Harold Pinter back in the news with his winning of the controversial poetry award.

We learned Owen by heart at prep school - a bare 10 years after the troops had come home - so there were meaningful glances and furrowed brows from the teachers as we recited.

In the case of our venerable 70-year-old classics master, Howard Clough, he had actually served in the Great War, and rumour had it he had been a star athlete at Cambridge in the early 1900s.

He would listen to us read aloud in our squeaky high voices and sometimes a mist would form behind his spectacles.

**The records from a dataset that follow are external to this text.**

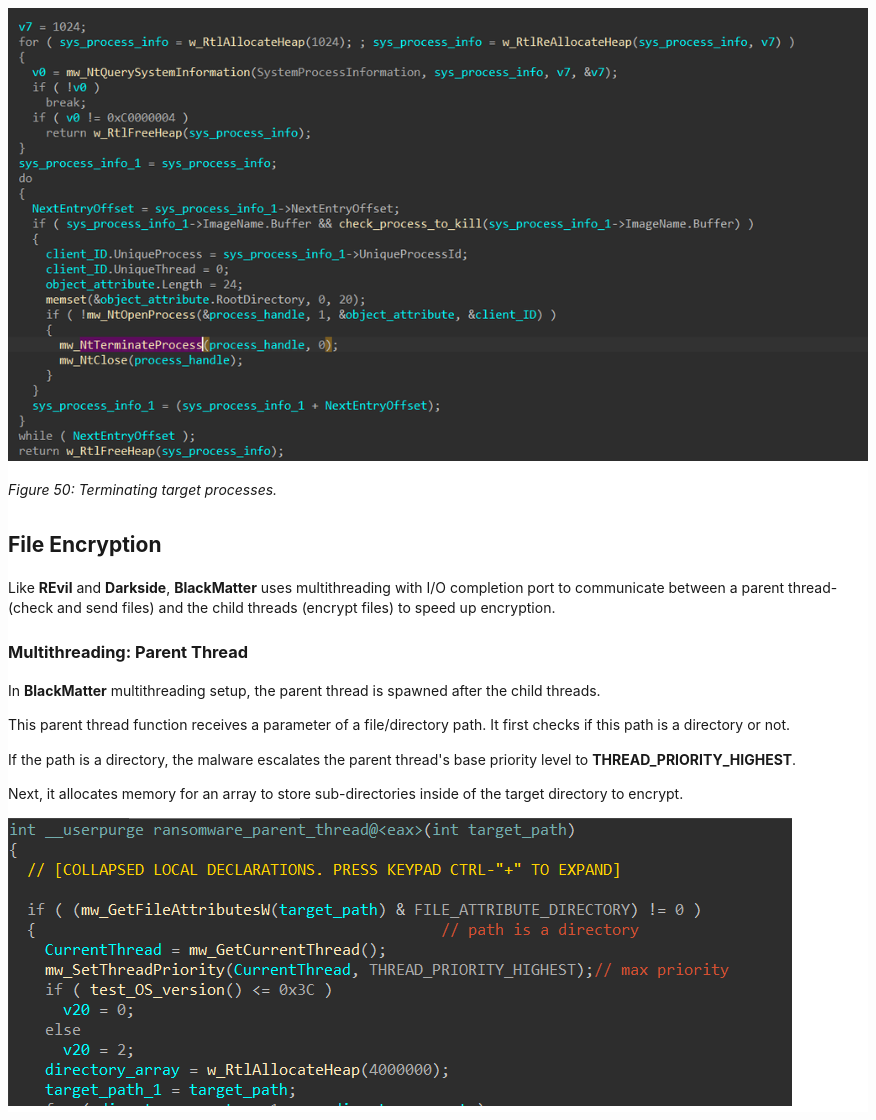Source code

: ![alt text](/uploads/blackmatter48.PNG)

*Figure 50: Terminating target processes.*

## File Encryption

Like **REvil** and **Darkside**, **BlackMatter** uses multithreading with I/O completion port to communicate between a parent thread- (check and send files) and the child threads (encrypt files) to speed up encryption.

### Multithreading: Parent Thread

In **BlackMatter** multithreading setup, the parent thread is spawned after the child threads.

This parent thread function receives a parameter of a file/directory path. It first checks if this path is a directory or not.

If the path is a directory, the malware escalates the parent thread's base priority level to **THREAD_PRIORITY_HIGHEST**.

Next, it allocates memory for an array to store sub-directories inside of the target directory to encrypt.

![alt text](/uploads/blackmatter49.PNG)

He had the habit of suddenly whispering a name - 'Norton' ... 'Wilkers' ... 'Bradshaw' - which we took to be some dead pal.

"Was that a friend of yours, sir?", we'd chirrup with the cruelty of the young.

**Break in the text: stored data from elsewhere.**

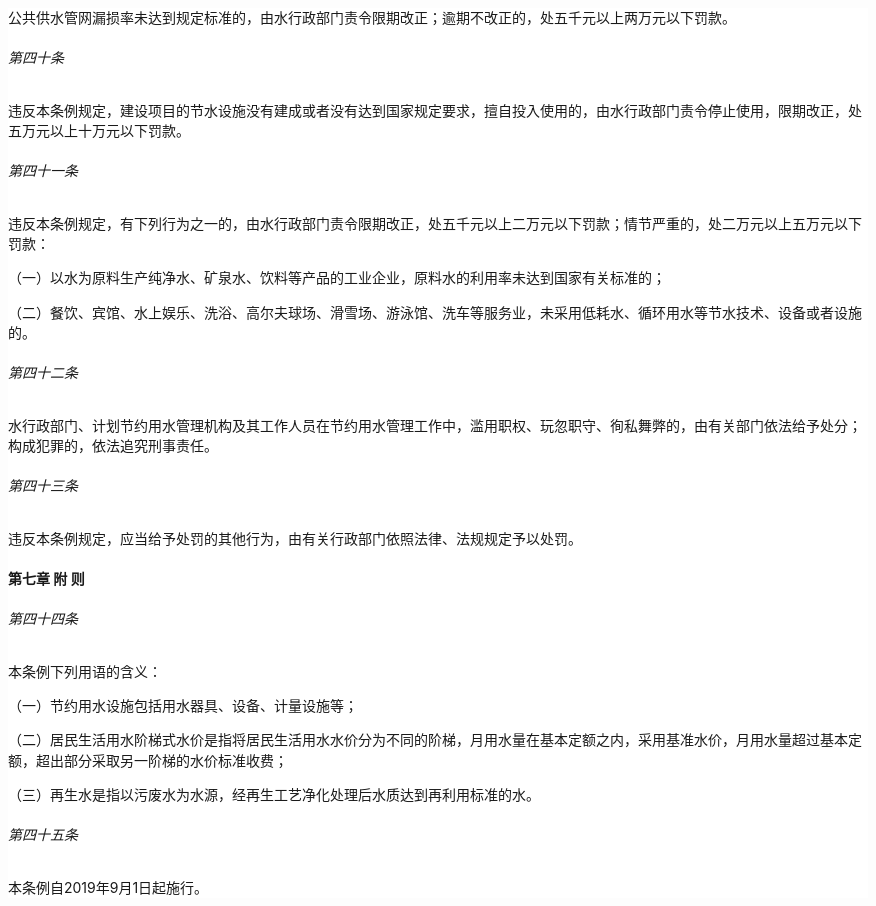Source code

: 公共供水管网漏损率未达到规定标准的，由水行政部门责令限期改正；逾期不改正的，处五千元以上两万元以下罚款。

###### 第四十条

违反本条例规定，建设项目的节水设施没有建成或者没有达到国家规定要求，擅自投入使用的，由水行政部门责令停止使用，限期改正，处五万元以上十万元以下罚款。

###### 第四十一条

违反本条例规定，有下列行为之一的，由水行政部门责令限期改正，处五千元以上二万元以下罚款；情节严重的，处二万元以上五万元以下罚款：

（一）以水为原料生产纯净水、矿泉水、饮料等产品的工业企业，原料水的利用率未达到国家有关标准的；

（二）餐饮、宾馆、水上娱乐、洗浴、高尔夫球场、滑雪场、游泳馆、洗车等服务业，未采用低耗水、循环用水等节水技术、设备或者设施的。

###### 第四十二条

水行政部门、计划节约用水管理机构及其工作人员在节约用水管理工作中，滥用职权、玩忽职守、徇私舞弊的，由有关部门依法给予处分；构成犯罪的，依法追究刑事责任。

###### 第四十三条

违反本条例规定，应当给予处罚的其他行为，由有关行政部门依照法律、法规规定予以处罚。

#### 第七章 附 则

###### 第四十四条

本条例下列用语的含义：

（一）节约用水设施包括用水器具、设备、计量设施等；

（二）居民生活用水阶梯式水价是指将居民生活用水水价分为不同的阶梯，月用水量在基本定额之内，采用基准水价，月用水量超过基本定额，超出部分采取另一阶梯的水价标准收费；

（三）再生水是指以污废水为水源，经再生工艺净化处理后水质达到再利用标准的水。

###### 第四十五条

本条例自2019年9月1日起施行。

Like ruins or part-standing battlements, I can only remember fragments:

From 'Anthem of Doomed Youth',

What passing-bells for these who die as cattle?
Only the monstrous anger of the guns ...


From 'The Send-Off':

So secretly, like wrongs hushed-up, they went.
They were not ours:
We never heard to which front these were sent


'Strange Meeting':

I am the enemy you killed, my friend.
I knew you in this dark: for you so frowned
Yesterday through me as you jabbbed and killed ...
Let us sleep now.


All those years ago ... 'monstrous anger of the guns', indeed.